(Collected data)

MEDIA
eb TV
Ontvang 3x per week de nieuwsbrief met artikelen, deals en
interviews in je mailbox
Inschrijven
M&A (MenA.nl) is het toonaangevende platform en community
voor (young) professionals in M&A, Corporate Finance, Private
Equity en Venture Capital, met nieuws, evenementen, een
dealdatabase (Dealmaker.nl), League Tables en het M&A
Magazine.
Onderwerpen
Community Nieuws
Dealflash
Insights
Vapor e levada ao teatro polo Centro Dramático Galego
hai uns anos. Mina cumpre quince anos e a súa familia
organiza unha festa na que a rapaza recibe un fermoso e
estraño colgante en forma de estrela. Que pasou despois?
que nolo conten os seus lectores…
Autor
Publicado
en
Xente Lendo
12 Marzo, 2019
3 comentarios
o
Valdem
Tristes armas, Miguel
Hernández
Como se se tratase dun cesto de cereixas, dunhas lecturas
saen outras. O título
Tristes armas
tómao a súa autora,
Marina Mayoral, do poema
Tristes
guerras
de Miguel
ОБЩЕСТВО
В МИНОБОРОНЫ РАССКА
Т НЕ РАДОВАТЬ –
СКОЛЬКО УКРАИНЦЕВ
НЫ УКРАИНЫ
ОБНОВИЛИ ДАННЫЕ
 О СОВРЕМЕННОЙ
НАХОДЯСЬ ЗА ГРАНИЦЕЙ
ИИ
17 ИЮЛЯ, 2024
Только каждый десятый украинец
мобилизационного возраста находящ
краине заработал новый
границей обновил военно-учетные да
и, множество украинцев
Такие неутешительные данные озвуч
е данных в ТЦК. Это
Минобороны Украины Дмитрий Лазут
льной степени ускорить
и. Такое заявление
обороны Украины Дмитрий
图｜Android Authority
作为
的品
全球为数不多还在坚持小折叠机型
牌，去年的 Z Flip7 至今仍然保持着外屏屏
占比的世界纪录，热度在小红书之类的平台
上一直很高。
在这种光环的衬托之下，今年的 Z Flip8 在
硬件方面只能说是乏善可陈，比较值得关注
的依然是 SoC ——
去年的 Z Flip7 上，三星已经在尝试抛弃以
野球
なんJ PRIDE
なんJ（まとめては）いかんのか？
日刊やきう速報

**Exercise aim**. List every line in the records above that contains the word "Дмитрий", copying each line in full.

**Exercise response**.
Минобороны Украины Дмитрий Лазут
обороны Украины Дмитрий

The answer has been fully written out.